-------- THE DATA

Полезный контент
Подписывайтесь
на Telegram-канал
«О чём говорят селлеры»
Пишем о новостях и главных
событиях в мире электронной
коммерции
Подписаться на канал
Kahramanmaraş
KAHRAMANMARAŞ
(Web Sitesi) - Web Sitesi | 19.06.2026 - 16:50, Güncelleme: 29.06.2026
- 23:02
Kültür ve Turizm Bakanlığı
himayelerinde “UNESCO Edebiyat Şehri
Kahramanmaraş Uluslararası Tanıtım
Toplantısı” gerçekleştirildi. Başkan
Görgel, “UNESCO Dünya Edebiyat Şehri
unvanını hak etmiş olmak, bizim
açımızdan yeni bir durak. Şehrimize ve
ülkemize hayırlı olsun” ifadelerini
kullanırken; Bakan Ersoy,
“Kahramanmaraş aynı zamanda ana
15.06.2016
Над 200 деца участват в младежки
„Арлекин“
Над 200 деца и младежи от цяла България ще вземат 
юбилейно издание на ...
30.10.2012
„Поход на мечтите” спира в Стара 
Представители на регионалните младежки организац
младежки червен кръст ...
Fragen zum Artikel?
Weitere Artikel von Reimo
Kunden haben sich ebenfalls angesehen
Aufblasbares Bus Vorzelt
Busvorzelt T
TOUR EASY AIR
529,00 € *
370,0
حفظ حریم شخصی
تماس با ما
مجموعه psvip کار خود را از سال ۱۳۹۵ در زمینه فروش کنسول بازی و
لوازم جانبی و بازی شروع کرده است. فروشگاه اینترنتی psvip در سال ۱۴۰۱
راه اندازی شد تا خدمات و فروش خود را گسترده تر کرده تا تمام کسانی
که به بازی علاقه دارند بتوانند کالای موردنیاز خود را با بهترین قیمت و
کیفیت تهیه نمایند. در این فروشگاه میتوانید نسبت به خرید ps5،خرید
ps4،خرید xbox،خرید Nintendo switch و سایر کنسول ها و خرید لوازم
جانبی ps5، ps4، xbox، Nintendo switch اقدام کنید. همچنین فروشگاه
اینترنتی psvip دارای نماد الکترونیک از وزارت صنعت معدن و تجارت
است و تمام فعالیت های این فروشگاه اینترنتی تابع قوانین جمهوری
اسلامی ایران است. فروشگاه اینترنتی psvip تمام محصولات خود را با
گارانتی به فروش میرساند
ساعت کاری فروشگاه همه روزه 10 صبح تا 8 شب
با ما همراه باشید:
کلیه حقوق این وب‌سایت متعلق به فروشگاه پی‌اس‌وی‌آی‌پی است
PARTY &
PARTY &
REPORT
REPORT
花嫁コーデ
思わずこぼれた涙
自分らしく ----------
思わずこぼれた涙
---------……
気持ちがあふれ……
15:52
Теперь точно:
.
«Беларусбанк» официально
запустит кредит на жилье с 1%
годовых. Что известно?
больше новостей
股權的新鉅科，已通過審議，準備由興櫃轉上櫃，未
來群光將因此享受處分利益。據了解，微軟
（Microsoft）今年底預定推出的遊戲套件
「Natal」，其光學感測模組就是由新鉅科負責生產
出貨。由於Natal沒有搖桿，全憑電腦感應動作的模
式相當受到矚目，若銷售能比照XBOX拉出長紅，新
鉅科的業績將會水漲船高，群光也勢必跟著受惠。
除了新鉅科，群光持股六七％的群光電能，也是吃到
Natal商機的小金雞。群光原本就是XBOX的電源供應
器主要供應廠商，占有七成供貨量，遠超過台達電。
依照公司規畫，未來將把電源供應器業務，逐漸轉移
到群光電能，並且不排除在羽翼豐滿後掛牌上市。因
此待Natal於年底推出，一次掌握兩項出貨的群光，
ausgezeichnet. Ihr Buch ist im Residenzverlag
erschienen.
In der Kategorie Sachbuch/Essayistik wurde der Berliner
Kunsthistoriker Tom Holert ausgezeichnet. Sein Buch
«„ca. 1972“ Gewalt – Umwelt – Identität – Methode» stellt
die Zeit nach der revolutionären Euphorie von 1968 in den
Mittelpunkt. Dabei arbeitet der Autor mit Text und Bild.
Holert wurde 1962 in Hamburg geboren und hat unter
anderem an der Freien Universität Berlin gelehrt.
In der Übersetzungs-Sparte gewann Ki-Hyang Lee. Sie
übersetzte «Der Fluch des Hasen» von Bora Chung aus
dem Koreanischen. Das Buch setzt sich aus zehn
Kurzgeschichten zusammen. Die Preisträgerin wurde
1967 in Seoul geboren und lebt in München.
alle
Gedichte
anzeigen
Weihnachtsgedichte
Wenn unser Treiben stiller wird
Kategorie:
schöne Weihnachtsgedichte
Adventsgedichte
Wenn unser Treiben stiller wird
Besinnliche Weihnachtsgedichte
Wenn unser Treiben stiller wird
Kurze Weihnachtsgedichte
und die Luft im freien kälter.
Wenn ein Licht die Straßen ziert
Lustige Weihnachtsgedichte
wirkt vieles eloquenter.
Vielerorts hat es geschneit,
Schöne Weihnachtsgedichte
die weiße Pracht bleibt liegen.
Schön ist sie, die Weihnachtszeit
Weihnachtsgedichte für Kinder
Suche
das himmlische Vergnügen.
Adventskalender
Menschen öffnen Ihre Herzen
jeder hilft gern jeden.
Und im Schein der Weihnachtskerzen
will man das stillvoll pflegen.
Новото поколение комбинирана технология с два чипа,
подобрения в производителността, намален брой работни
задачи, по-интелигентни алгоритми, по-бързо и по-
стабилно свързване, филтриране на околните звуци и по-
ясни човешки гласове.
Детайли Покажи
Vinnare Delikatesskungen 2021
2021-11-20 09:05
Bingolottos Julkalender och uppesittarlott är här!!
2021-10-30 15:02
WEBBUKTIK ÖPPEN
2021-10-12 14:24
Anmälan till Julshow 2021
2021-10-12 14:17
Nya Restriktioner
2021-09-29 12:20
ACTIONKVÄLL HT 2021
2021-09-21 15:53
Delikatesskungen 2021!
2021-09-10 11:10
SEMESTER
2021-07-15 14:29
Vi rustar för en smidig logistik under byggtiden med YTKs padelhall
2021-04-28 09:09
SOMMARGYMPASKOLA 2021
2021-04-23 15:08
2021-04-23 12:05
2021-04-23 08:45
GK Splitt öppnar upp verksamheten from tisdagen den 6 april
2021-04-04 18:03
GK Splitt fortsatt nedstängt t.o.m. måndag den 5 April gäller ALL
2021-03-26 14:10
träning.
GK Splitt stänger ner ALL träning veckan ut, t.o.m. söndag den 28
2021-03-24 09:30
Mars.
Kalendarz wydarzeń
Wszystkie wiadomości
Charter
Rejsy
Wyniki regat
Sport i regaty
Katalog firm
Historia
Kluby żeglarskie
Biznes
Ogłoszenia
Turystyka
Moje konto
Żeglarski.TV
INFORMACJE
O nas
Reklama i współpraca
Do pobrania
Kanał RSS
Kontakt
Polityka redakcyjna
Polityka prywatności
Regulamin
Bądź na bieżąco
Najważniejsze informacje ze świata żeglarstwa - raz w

----------------

## REQUEST
From the listing above, return the lines starting at the one with "此待Natal於年底推出，一次掌握兩項出貨的群光，" and ending at the one with "задачи, по-интелигентни алгоритми, по-бързо", both kept, exactly as they appear and nothing more.

## SOLUTION TO THIS PROBLEM
此待Natal於年底推出，一次掌握兩項出貨的群光，
ausgezeichnet. Ihr Buch ist im Residenzverlag
erschienen.
In der Kategorie Sachbuch/Essayistik wurde der Berliner
Kunsthistoriker Tom Holert ausgezeichnet. Sein Buch
«„ca. 1972“ Gewalt – Umwelt – Identität – Methode» stellt
die Zeit nach der revolutionären Euphorie von 1968 in den
Mittelpunkt. Dabei arbeitet der Autor mit Text und Bild.
Holert wurde 1962 in Hamburg geboren und hat unter
anderem an der Freien Universität Berlin gelehrt.
In der Übersetzungs-Sparte gewann Ki-Hyang Lee. Sie
übersetzte «Der Fluch des Hasen» von Bora Chung aus
dem Koreanischen. Das Buch setzt sich aus zehn
Kurzgeschichten zusammen. Die Preisträgerin wurde
1967 in Seoul geboren und lebt in München.
alle
Gedichte
anzeigen
Weihnachtsgedichte
Wenn unser Treiben stiller wird
Kategorie:
schöne Weihnachtsgedichte
Adventsgedichte
Wenn unser Treiben stiller wird
Besinnliche Weihnachtsgedichte
Wenn unser Treiben stiller wird
Kurze Weihnachtsgedichte
und die Luft im freien kälter.
Wenn ein Licht die Straßen ziert
Lustige Weihnachtsgedichte
wirkt vieles eloquenter.
Vielerorts hat es geschneit,
Schöne Weihnachtsgedichte
die weiße Pracht bleibt liegen.
Schön ist sie, die Weihnachtszeit
Weihnachtsgedichte für Kinder
Suche
das himmlische Vergnügen.
Adventskalender
Menschen öffnen Ihre Herzen
jeder hilft gern jeden.
Und im Schein der Weihnachtskerzen
will man das stillvoll pflegen.
Новото поколение комбинирана технология с два чипа,
подобрения в производителността, намален брой работни
задачи, по-интелигентни алгоритми, по-бързо и по-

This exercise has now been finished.